Success On The Playing Field
This new Command's ability to wage cyberwarfare will be judged based on its success in three areas:- Real-world experience and rapid (open source) innovation. Most, if not all, of this experience and innovation in cyberwarfare is gained through criminal activity. Innovation is a product of rapid cycles of competition with software vendors and computer security companies.
- Massive self-replication. Think in term of small teams (the smarter, the better) designing software that seizes control of tens of millions of computer systems through various forms of infection.
- Deniability. Nearly all of the successful operations conducted in offensive cyberwarfare will require deniability. Post-attack forensics must not point back to a government since these wars/battles will be fought in peacetime.
What This Means
Given these requirements, this new Command will likely fail (and badly). To provide contrast, the Russian Business Network (the RBN is a computer criminal syndicate responsible for an estimated 60% of online criminal activity), gets top marks in all of these areas. Here's a round up of what this means:- Nation-states that protect or maintain close ties to computer criminal networks will gain advantages in emerging cyberwarfare capability. Early example: Russia's use of the RBN against Estonia and China's use of vigilante hackers for control of domestic dissent and computer espionage.
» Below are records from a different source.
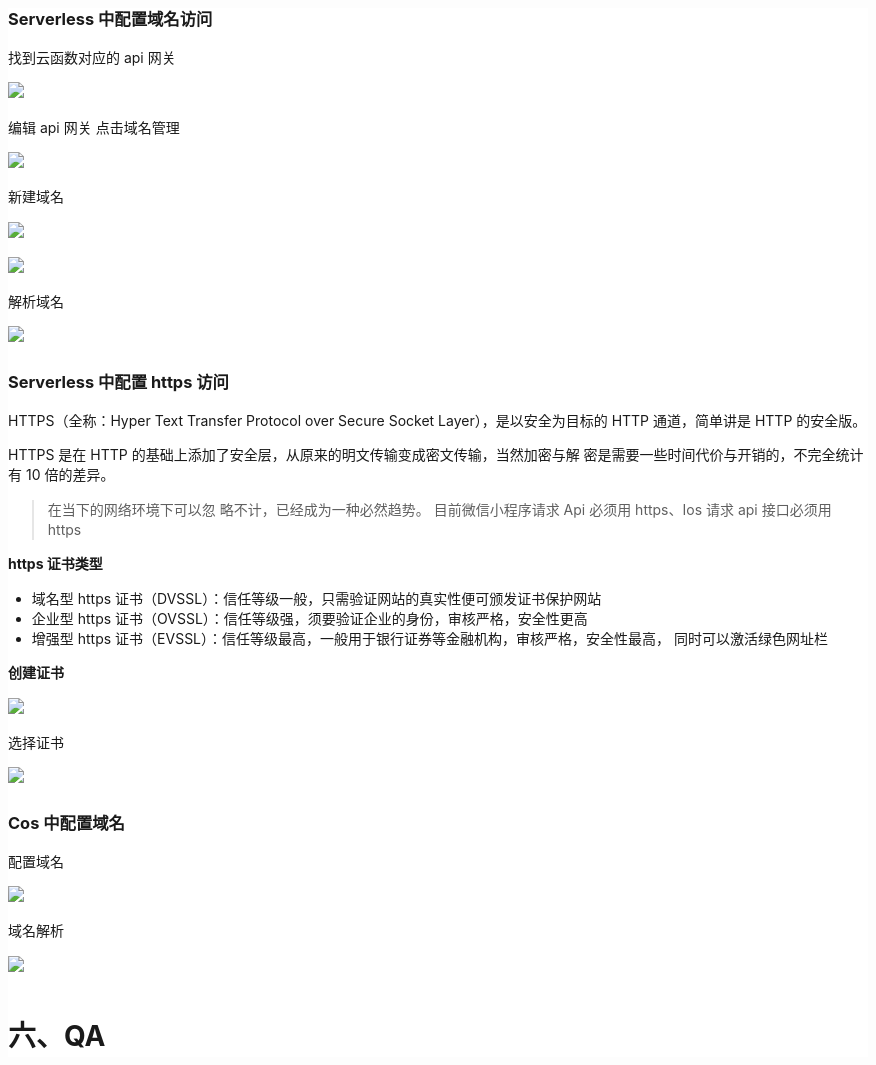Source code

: ### Serverless 中配置域名访问

找到云函数对应的 api 网关

![](https://s.poetries.work/uploads/2022/07/7c53c0ead5e166f7.png)

编辑 api 网关 点击域名管理

![](https://s.poetries.work/uploads/2022/07/fa2e097f55e8460b.png)

新建域名

![](https://s.poetries.work/uploads/2022/07/9f4acfb1d41d15ec.png)

![](https://s.poetries.work/uploads/2022/07/cbc5cd59595597bc.png)

解析域名

![](https://s.poetries.work/uploads/2022/07/c2dc26b03c9b36be.png)

### Serverless 中配置 https 访问

HTTPS（全称：Hyper Text Transfer Protocol over Secure Socket Layer），是以安全为目标的 HTTP 通道，简单讲是 HTTP 的安全版。 

HTTPS 是在 HTTP 的基础上添加了安全层，从原来的明文传输变成密文传输，当然加密与解 密是需要一些时间代价与开销的，不完全统计有 10 倍的差异。

> 在当下的网络环境下可以忽 略不计，已经成为一种必然趋势。 目前微信小程序请求 Api 必须用 https、Ios 请求 api 接口必须用 https

**https 证书类型**

- 域名型 https 证书（DVSSL）：信任等级一般，只需验证网站的真实性便可颁发证书保护网站
- 企业型 https 证书（OVSSL）：信任等级强，须要验证企业的身份，审核严格，安全性更高
- 增强型 https 证书（EVSSL）：信任等级最高，一般用于银行证券等金融机构，审核严格，安全性最高， 同时可以激活绿色网址栏

**创建证书**

![](https://s.poetries.work/uploads/2022/07/c0bd93006ea724cd.png)

选择证书

![](https://s.poetries.work/uploads/2022/07/c7ecd5414acc9881.png)

### Cos 中配置域名

配置域名

![](https://s.poetries.work/uploads/2022/07/565fff50504ea193.png)

域名解析

![](https://s.poetries.work/uploads/2022/07/08646a66aeb4c8fb.png)


# 六、QA
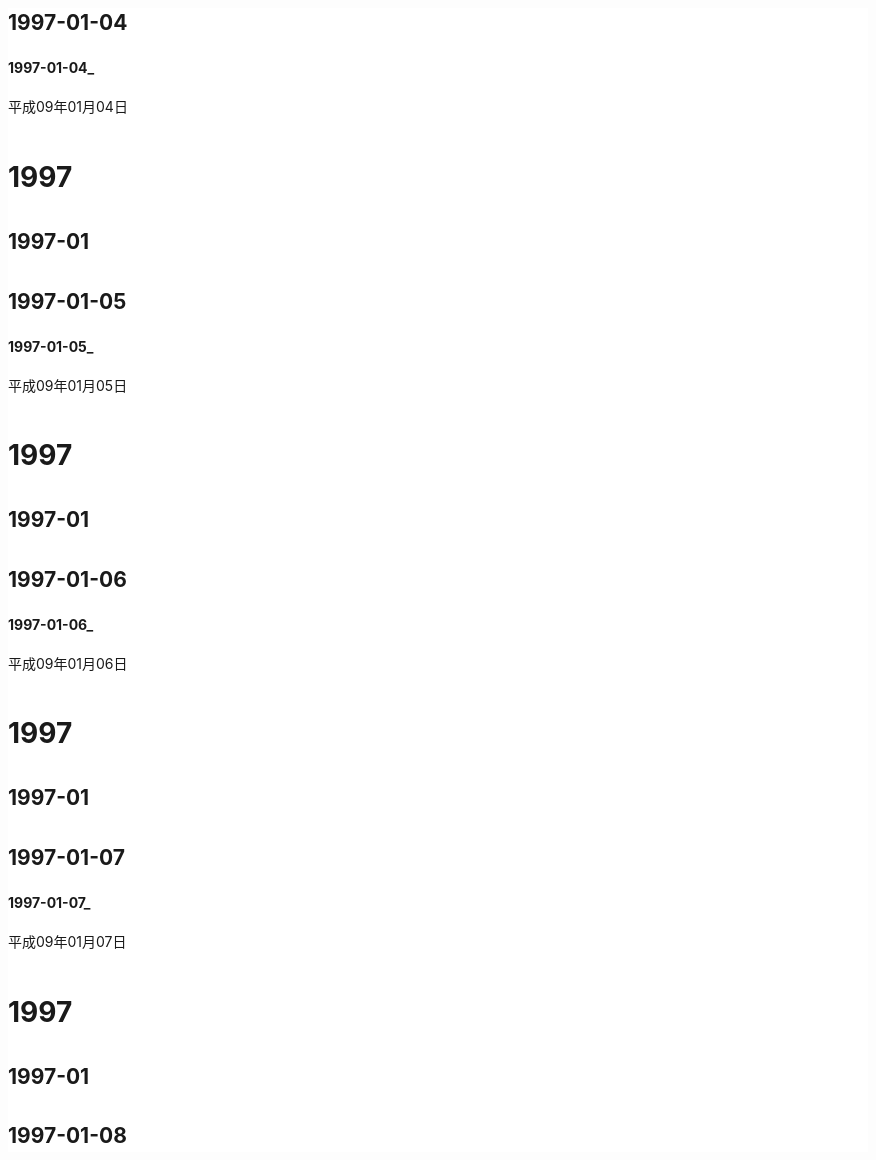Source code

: ## 1997-01-04

#### 1997-01-04_

平成09年01月04日


# 1997

## 1997-01

## 1997-01-05

#### 1997-01-05_

平成09年01月05日


# 1997

## 1997-01

## 1997-01-06

#### 1997-01-06_

平成09年01月06日


# 1997

## 1997-01

## 1997-01-07

#### 1997-01-07_

平成09年01月07日


# 1997

## 1997-01

## 1997-01-08
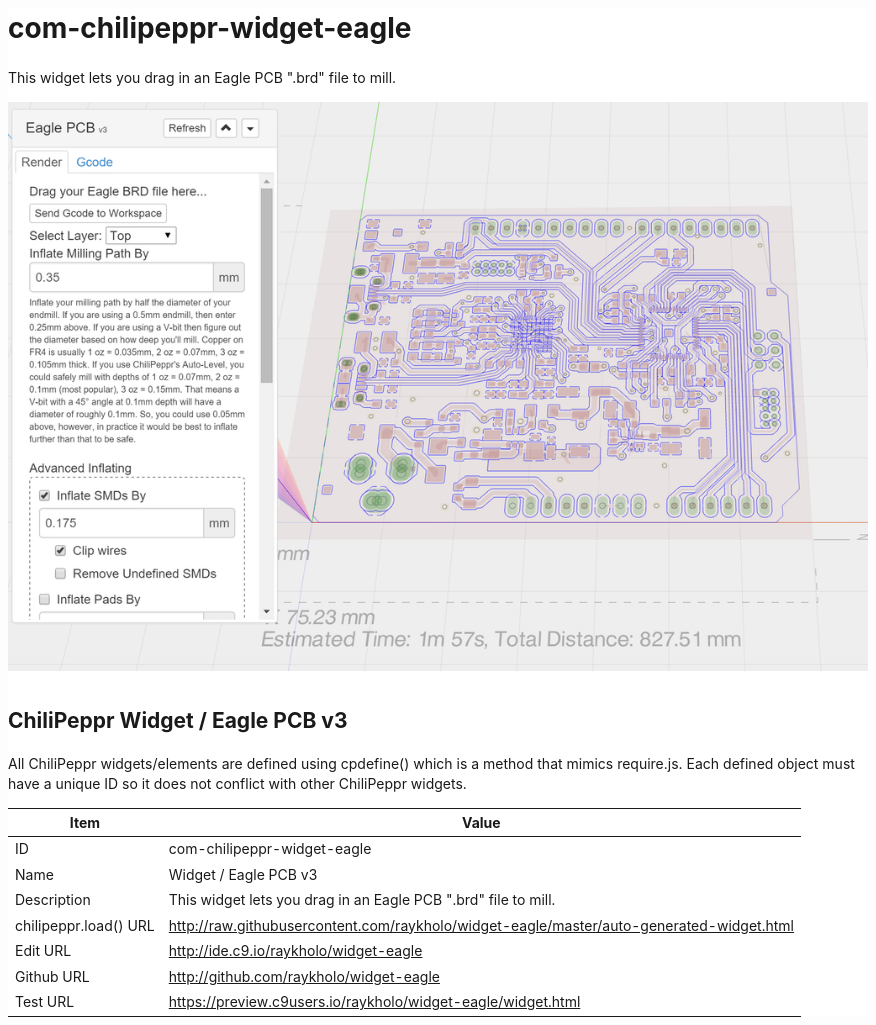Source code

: # com-chilipeppr-widget-eagle
This widget lets you drag in an Eagle PCB ".brd" file to mill.

![alt text](screenshot.png "Screenshot")

## ChiliPeppr Widget / Eagle PCB v3

All ChiliPeppr widgets/elements are defined using cpdefine() which is a method
that mimics require.js. Each defined object must have a unique ID so it does
not conflict with other ChiliPeppr widgets.

| Item                  | Value           |
| -------------         | ------------- | 
| ID                    | com-chilipeppr-widget-eagle |
| Name                  | Widget / Eagle PCB v3 |
| Description           | This widget lets you drag in an Eagle PCB ".brd" file to mill. |
| chilipeppr.load() URL | http://raw.githubusercontent.com/raykholo/widget-eagle/master/auto-generated-widget.html |
| Edit URL              | http://ide.c9.io/raykholo/widget-eagle |
| Github URL            | http://github.com/raykholo/widget-eagle |
| Test URL              | https://preview.c9users.io/raykholo/widget-eagle/widget.html |
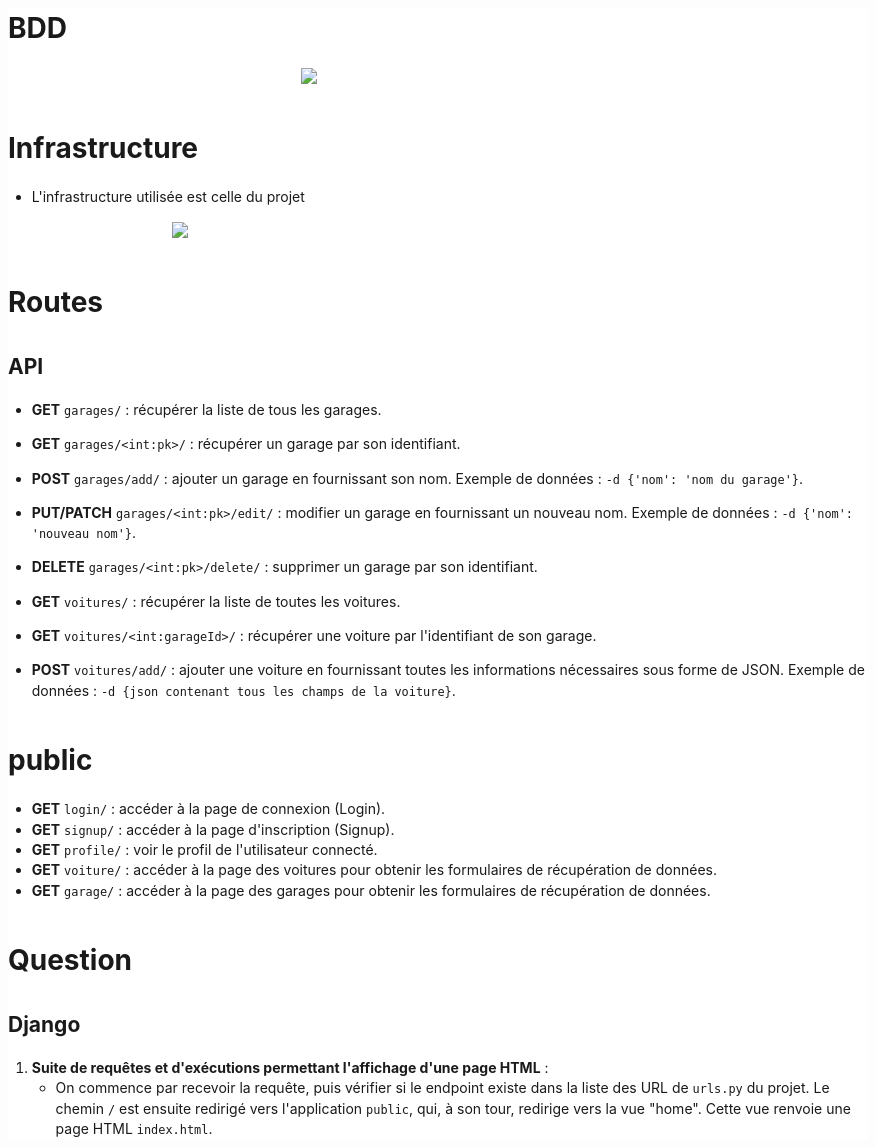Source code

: # BDD
<div align="center" style="width: 70%;">
    <img src="https://github.com/user-attachments/assets/1c602641-af2e-40f1-b534-f7faa8f97a9e" width="70%" />
</div>

# Infrastructure
- L'infrastructure utilisée est celle du projet
<div align="center" style="width: 40%;">
    <img src="https://github.com/user-attachments/assets/acc2bf1b-b7a1-4b4d-8540-8bf9382f197c" />
</div>

# Routes 
## API 
- **GET** `garages/` : récupérer la liste de tous les garages.
- **GET** `garages/<int:pk>/` : récupérer un garage par son identifiant.
- **POST** `garages/add/` : ajouter un garage en fournissant son nom. Exemple de données : `-d {'nom': 'nom du garage'}`.
- **PUT/PATCH** `garages/<int:pk>/edit/` : modifier un garage en fournissant un nouveau nom. Exemple de données : `-d {'nom': 'nouveau nom'}`.
- **DELETE** `garages/<int:pk>/delete/` : supprimer un garage par son identifiant.

- **GET** `voitures/` : récupérer la liste de toutes les voitures.
- **GET** `voitures/<int:garageId>/` : récupérer une voiture par l'identifiant de son garage.
- **POST** `voitures/add/` : ajouter une voiture en fournissant toutes les informations nécessaires sous forme de JSON. Exemple de données : `-d {json contenant tous les champs de la voiture}`.


# public 
- **GET** `login/` : accéder à la page de connexion (Login).
- **GET** `signup/` : accéder à la page d'inscription (Signup).
- **GET** `profile/` : voir le profil de l'utilisateur connecté.
- **GET** `voiture/` : accéder à la page des voitures pour obtenir les formulaires de récupération de données.
- **GET** `garage/` : accéder à la page des garages pour obtenir les formulaires de récupération de données.


# Question 
## Django 

1. **Suite de requêtes et d'exécutions permettant l'affichage d'une page HTML** : 
   - On commence par recevoir la requête, puis vérifier si le endpoint existe dans la liste des URL de `urls.py` du projet. Le chemin `/` est ensuite redirigé vers l'application `public`, qui, à son tour, redirige vers la vue "home". Cette vue renvoie une page HTML `index.html`.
- US institutional cyberwarfare will create public embarrassments as it attempts to operate in this environment. This will generate friction with allied nation-states and run afoul of domestic privacy advocates. As a result, ROEs will tighten mightily (debilitating).
- The Command will become almost exclusively defensive over time. It won't be able to innovate at rates even remotely comparable to the competition. As a result, its activity will likely devolve to the "active" defense of government systems (most corporations will stay with private security companies for support). Additionally, its scale will be only a small fraction of the competition's hundreds of thousands of contributors and its tens of millions of infected computers (it will be out-mobilized).